__Permintaan Tertulis 1__. Masukkan semua baris dari daftar kalender mingguan di bawah ke dalam sebuah list JSON berisi string, satu string untuk setiap baris, tanpa baris kosong. Jangan sertakan gambarnya.

===== Kutipan Teks =====

Al-Imam Alwi Al-Ghoyur

 
 
Al-Imam Alwi Al-Ghuyur - Al-Faqih Al-Muqaddam Muhammad - Ali - Muhammad Shohib Mirbath - Ali Khali' Qasam - Alwi - Muhammad - Alwi - Ubaidillah - Ahmad Al-Muhajir - Isa Ar-Rumi - Muhammad An-Naqib - Ali Al-'Uraidhi - Ja'far Ash-Shodiq - Muhammad Al-Baqir - Ali Zainal Abidin - Husain - Fatimah Az-Zahro - Muhammad SAW

Beliau adalah Al-Imam Alwi bin Al-Faqih Al-Muqaddam Muhammad bin Ali bin Muhammad Shohib Mirbath bin Ali Khali’ Qasam bin Alwi bin Muhammad bin Alwi bin Ubaidillah bin Al-Imam Al-Muhajir Ahmad bin Isa, dan terus bersambung nasabnya sampai Rasulullah SAW. Beliau dijuluki dengan Al-Ghuyur (yang cemburu), yaitu yang cemburu atas namanya. Hal ini dikarenakan tidak ada seorang pun dari keluarga Bani Alawy di jaman beliau yang bernama Alwi. Jika ada seseorang yang berniat memberi nama Alwi, pasti ia akan tercegah untuk menamakan dengan nama itu, sehingga memberikan nama lain.

Beliau dilahirkan di kota Tarim dan dibesarkan disana. Beliau dididik langsung oleh ayahnya. Beliau mengambil dari ayahnya berbagai macam ilmu dan pengetahuan. Beliau juga menempuh jalan ayahnya, baik secara syariah, thariqah maupun haqiqah. Ibu beliau adalah Hababah Zainab binti Ahmad bin Muhammad Shahib Mirbath, seorang wanita yang termasuk al-’arif billah.

===== Data yang Diberikan =====

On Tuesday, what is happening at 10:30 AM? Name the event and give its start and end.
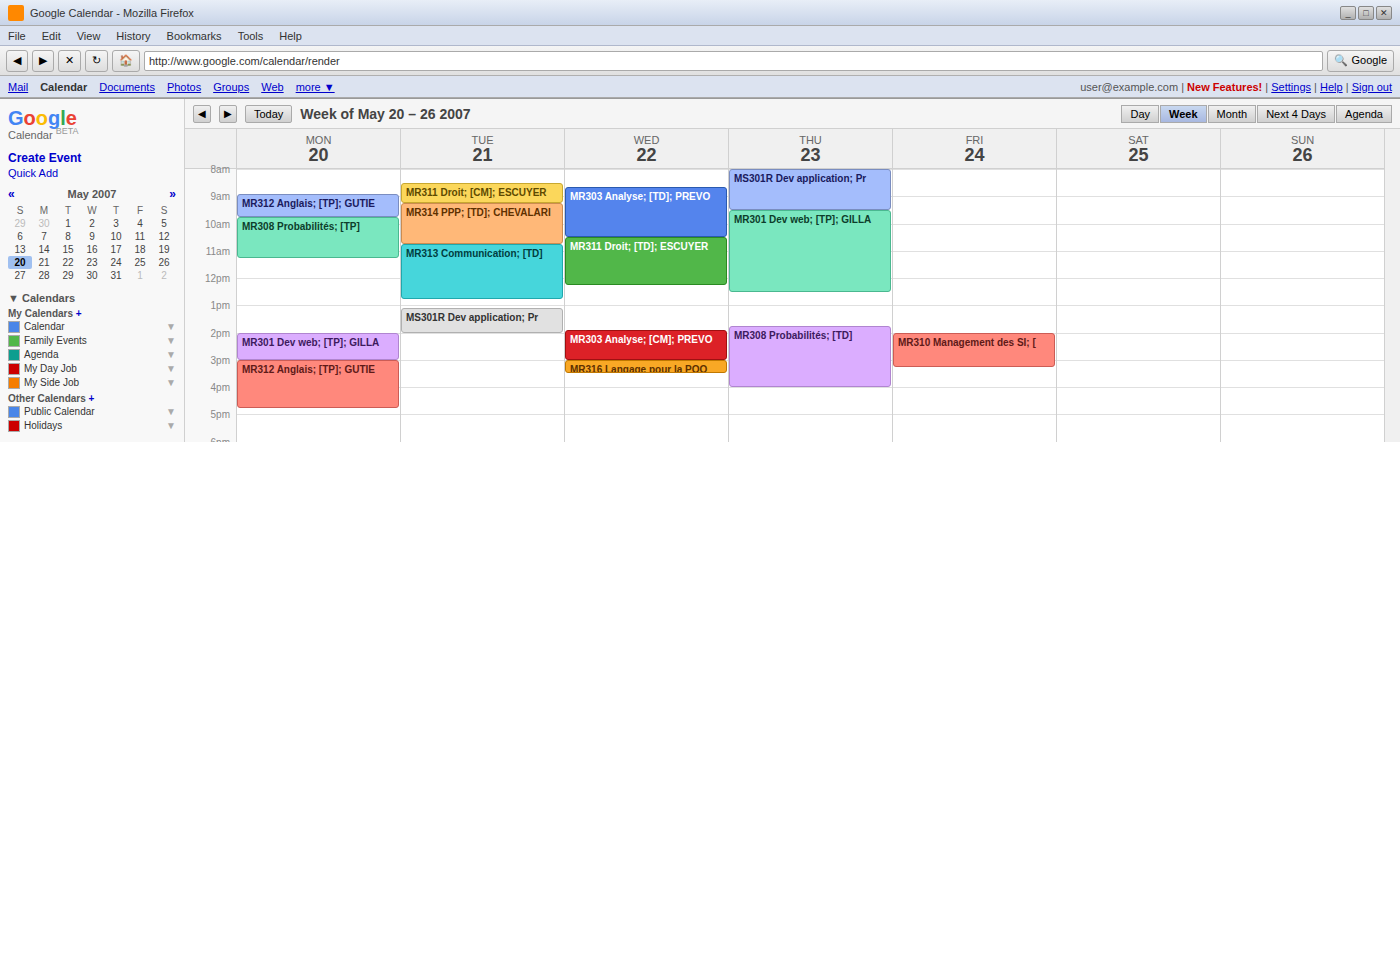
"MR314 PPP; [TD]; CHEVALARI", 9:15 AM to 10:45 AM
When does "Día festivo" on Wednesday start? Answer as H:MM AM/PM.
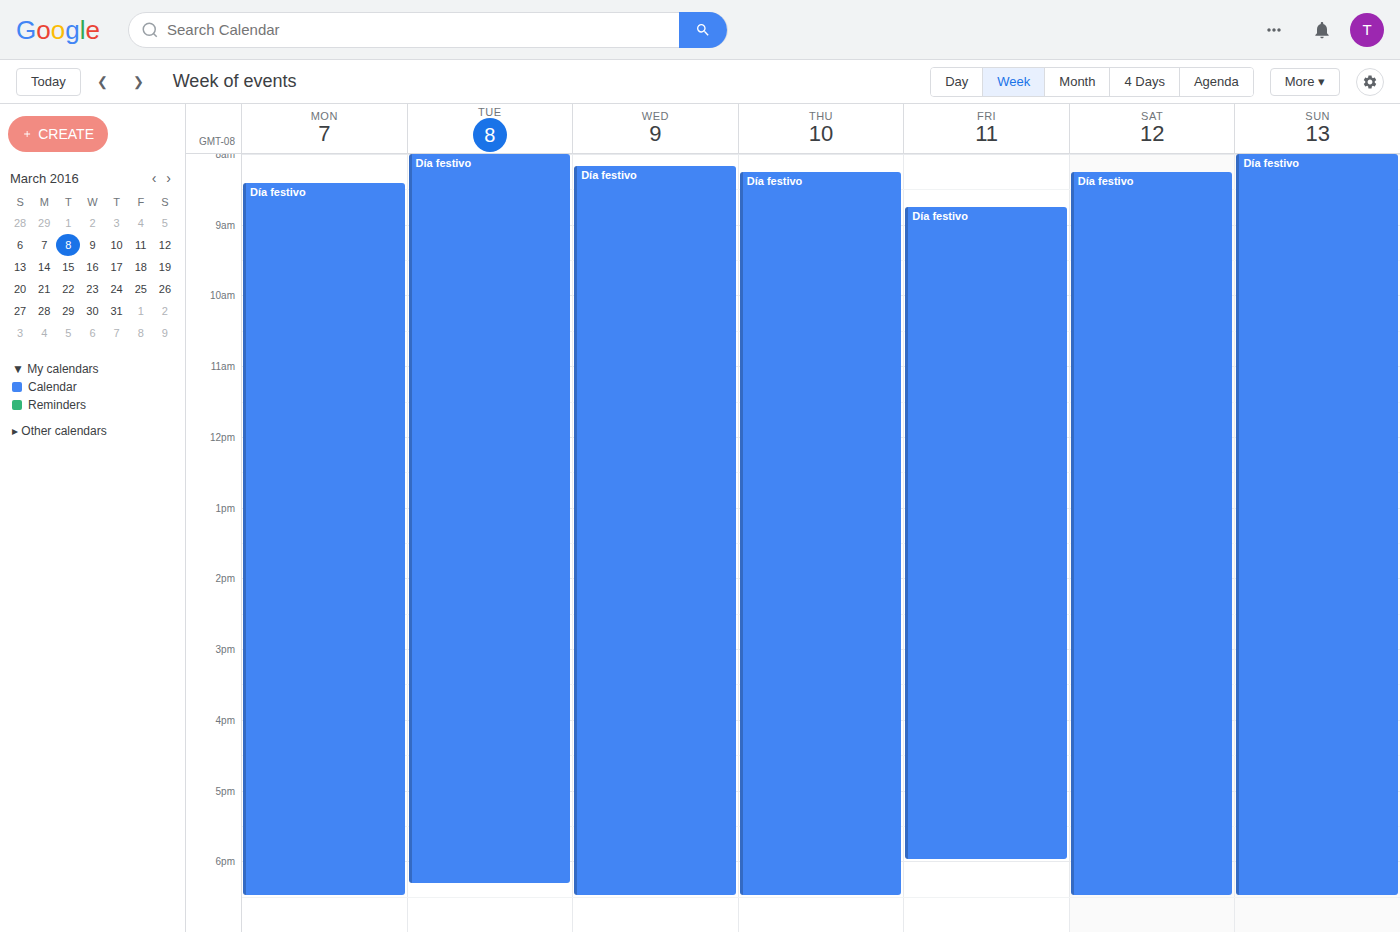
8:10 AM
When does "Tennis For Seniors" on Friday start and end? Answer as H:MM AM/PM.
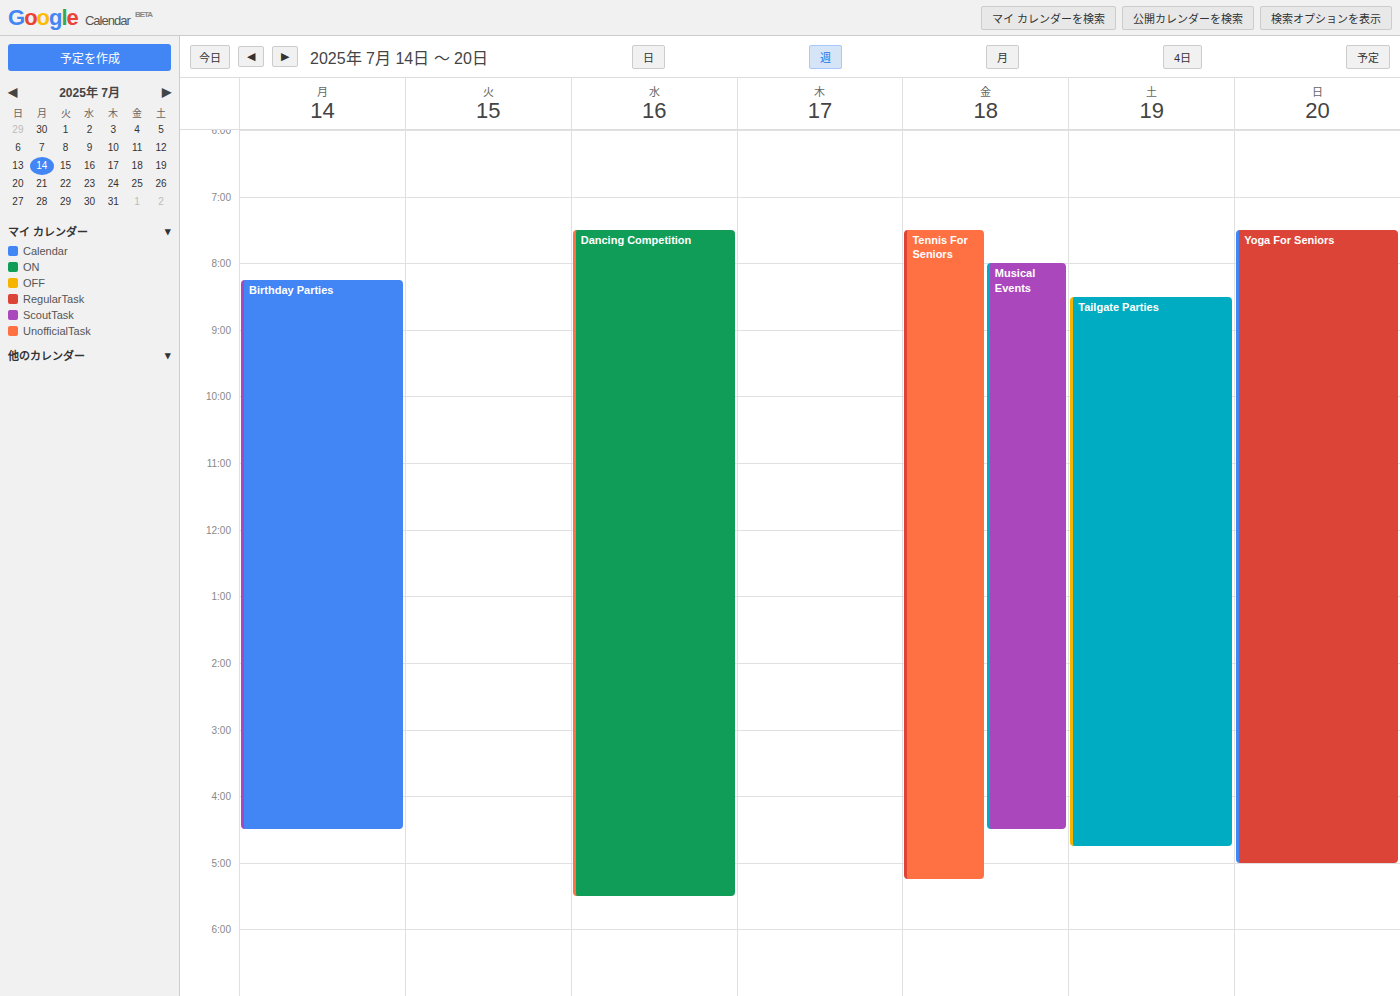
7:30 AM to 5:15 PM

=====

__Permintaan Tertulis 2__. Ulangi kutipan teks di atas secara utuh tanpa mengubah apa pun.

__Jawaban 1__.
[
  "On Tuesday, what is happening at 10:30 AM? Name the event and give its start and end.",
  "\"MR314 PPP; [TD]; CHEVALARI\", 9:15 AM to 10:45 AM",
  "When does \"Día festivo\" on Wednesday start? Answer as H:MM AM/PM.",
  "8:10 AM",
  "When does \"Tennis For Seniors\" on Friday start and end? Answer as H:MM AM/PM.",
  "7:30 AM to 5:15 PM"
]

__Jawaban 2__.
Al-Imam Alwi Al-Ghoyur

 
 
Al-Imam Alwi Al-Ghuyur - Al-Faqih Al-Muqaddam Muhammad - Ali - Muhammad Shohib Mirbath - Ali Khali' Qasam - Alwi - Muhammad - Alwi - Ubaidillah - Ahmad Al-Muhajir - Isa Ar-Rumi - Muhammad An-Naqib - Ali Al-'Uraidhi - Ja'far Ash-Shodiq - Muhammad Al-Baqir - Ali Zainal Abidin - Husain - Fatimah Az-Zahro - Muhammad SAW

Beliau adalah Al-Imam Alwi bin Al-Faqih Al-Muqaddam Muhammad bin Ali bin Muhammad Shohib Mirbath bin Ali Khali’ Qasam bin Alwi bin Muhammad bin Alwi bin Ubaidillah bin Al-Imam Al-Muhajir Ahmad bin Isa, dan terus bersambung nasabnya sampai Rasulullah SAW. Beliau dijuluki dengan Al-Ghuyur (yang cemburu), yaitu yang cemburu atas namanya. Hal ini dikarenakan tidak ada seorang pun dari keluarga Bani Alawy di jaman beliau yang bernama Alwi. Jika ada seseorang yang berniat memberi nama Alwi, pasti ia akan tercegah untuk menamakan dengan nama itu, sehingga memberikan nama lain.

Beliau dilahirkan di kota Tarim dan dibesarkan disana. Beliau dididik langsung oleh ayahnya. Beliau mengambil dari ayahnya berbagai macam ilmu dan pengetahuan. Beliau juga menempuh jalan ayahnya, baik secara syariah, thariqah maupun haqiqah. Ibu beliau adalah Hababah Zainab binti Ahmad bin Muhammad Shahib Mirbath, seorang wanita yang termasuk al-’arif billah.